Overnight weakness, followed by an early dump, with the Dow dropping some 400 points, was reversed as bullish sentiment prevailed causing traders and algos to pull the major indexes out of a hole and back to within striking distance of their respective unchanged lines.
After two days of strong gains, the widely followed S&P 500 closed lower by a moderate amount, as the index gave back -0.19%, which was a nice recovery off the session’s lows. However, the S&P was not able to hang on to its 3,800 level, which it had crossed intra-day.
Today’s action reflected a moment of pause and deliberation as to how durable the current advance might be. After all, this rebound was based on nothing but hope that the Fed will make, or be forced to, a dovish pivot. So far, there have been no indications.

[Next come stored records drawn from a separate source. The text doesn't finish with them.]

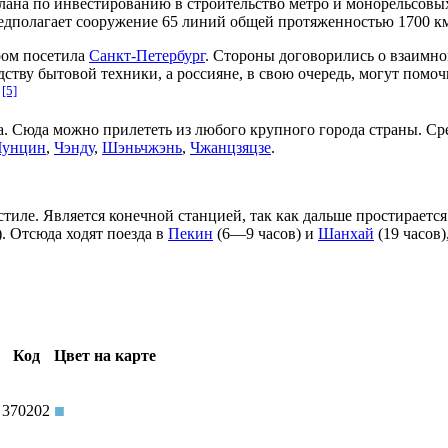
 плана по инвестированию в строительство метро и монорельсов
редполагает сооружение 65 линий общей протяженностью 1700 к
эром посетила
Санкт-Петербург
. Стороны договорились о взаимно
одству бытовой техники, а россияне, в свою очередь, могут пом
[5]
ода. Сюда можно прилететь из любого крупного города страны. С
Чунцин
,
Чэнду
,
Шэньчжэнь
,
Чжанцзяцзе
.
стиле. Является конечной станцией, так как дальше простираетс
. Отсюда ходят поезда в
Пекин
(6—9 часов) и
Шанхай
(19 часов
Код
Цвет на карте
■
370202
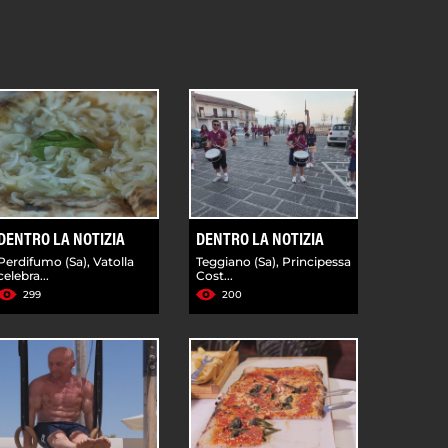
DENTRO LA NOTIZIA
DENTRO LA NOTIZIA
Perdifumo (Sa), Vatolla
Teggiano (Sa), Principessa
celebra...
Cost...
299
200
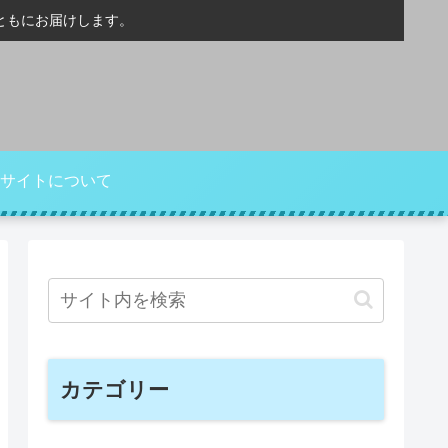
ともにお届けします。
サイトについて
カテゴリー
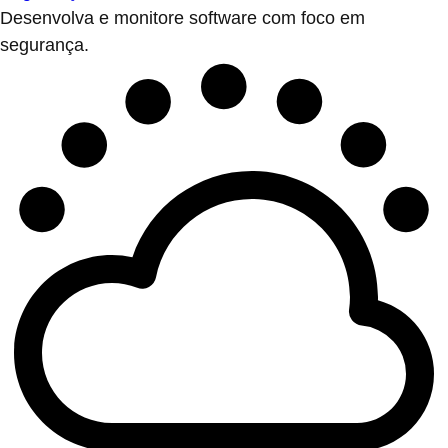
Desenvolva e monitore software com foco em
segurança.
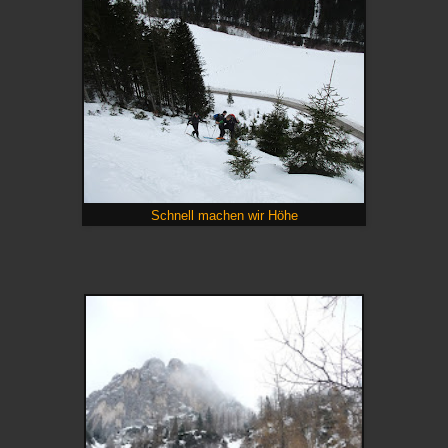
Schnell machen wir Höhe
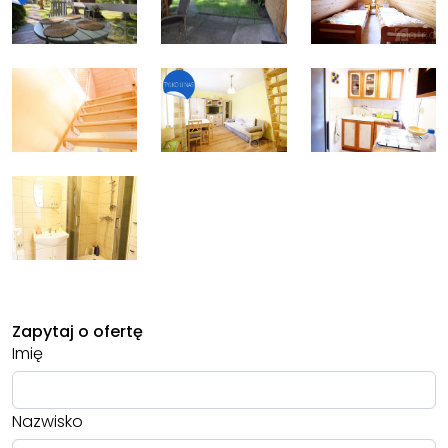
Zapytaj o ofertę
Imię
Nazwisko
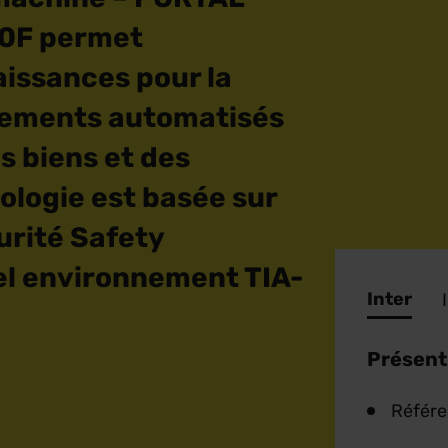
00F permet
aissances pour la
pements automatisés
s biens et des
ologie est basée sur
rité Safety
el environnement TIA-
Inter
Présent
Référ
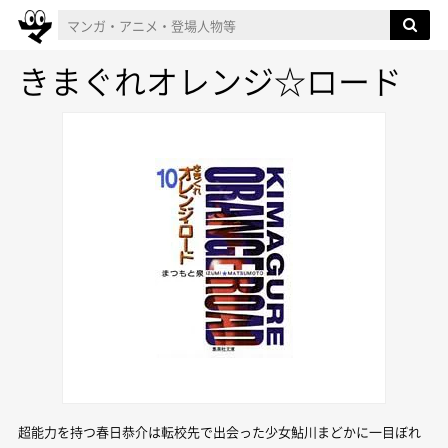
きまぐれオレンジ☆ロード
超能力を持つ春日恭介は転校先で出会った少女鮎川まどかに一目ぼれ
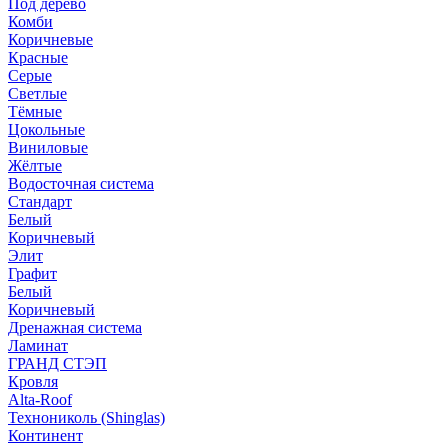
Под дерево
Комби
Коричневые
Красные
Серые
Светлые
Тёмные
Цокольные
Виниловые
Жёлтые
Водосточная система
Стандарт
Белый
Коричневый
Элит
Графит
Белый
Коричневый
Дренажная система
Ламинат
ГРАНД СТЭП
Кровля
Alta-Roof
Технониколь (Shinglas)
Континент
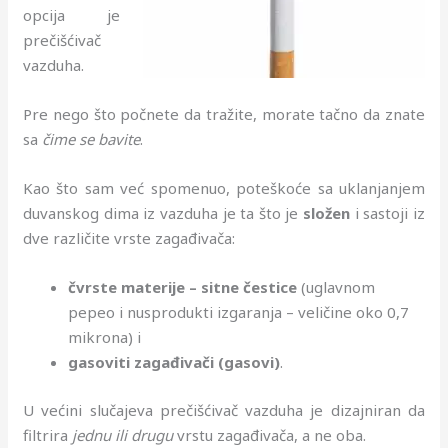
opcija je
prečišćivač
vazduha.
Pre nego što počnete da tražite, morate tačno da znate
sa
čime se bavite
.
Kao što sam već spomenuo, poteškoće sa uklanjanjem
duvanskog dima iz vazduha je ta što je
složen
i sastoji iz
dve različite vrste zagađivača:
čvrste materije – sitne čestice
(uglavnom
pepeo i nusprodukti izgaranja – veličine oko 0,7
mikrona) i
gasoviti zagađivači (gasovi)
.
U većini slučajeva prečišćivač vazduha je dizajniran da
filtrira
jednu ili drugu
vrstu zagađivača, a ne oba.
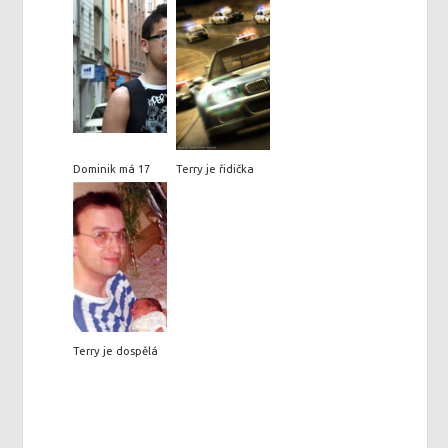
Dominik má 17
Terry je řidička
Terry je dospělá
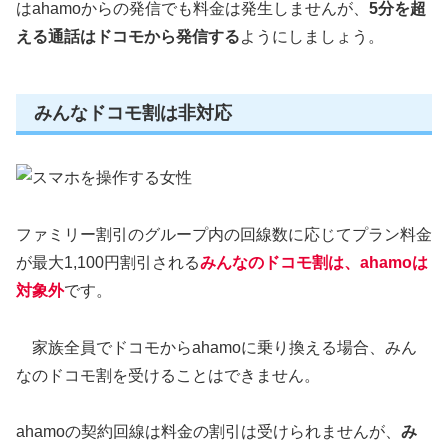
はahamoからの発信でも料金は発生しませんが、
5分を超
える通話はドコモから発信する
ようにしましょう。
みんなドコモ割は非対応
ファミリー割引のグループ内の回線数に応じてプラン料金
が最大1,100円割引される
みんなのドコモ割は、
ahamoは
対象外
です。
家族全員でドコモからahamoに乗り換える場合、みん
なのドコモ割を受けることはできません。
ahamoの契約回線は料金の割引は受けられませんが、
み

Bloomberg elaborated on the turnaround:
One giant options transaction may have sparked the S&P 500’s bounce on Wednesday, according to Wells Fargo & Co. The trade, which involved buying and selling call options tied to the index at a cost of around $31 million, probably helped fuel a recovery that saw the benchmark gauge erase a 1.8% decline.
A better-than-expected jump in jobs, as per ADP, showed an increase of 208k jobs vs. an expected 200k, but more important will be Friday’s non-farm payroll report.
Bond yields jumped but did not affect equities negatively, despite the 10-year climbing 12bps to end the session at 3.754%. The US dollar, after a 5-day down streak, showed signs of life again and rebounded almost 1%.
Crude Oil jumped as well, due OPEC now being in the process of reducing daily production. Ouch!
Gold bounced erratically but managed to defend its $1,700 level.
As ZeroHedge noted, financial conditions have eased notably over the last 3 days, which is not what the Fed wants to see. My conclusion is that they are not ready to pivot anytime in the very near future.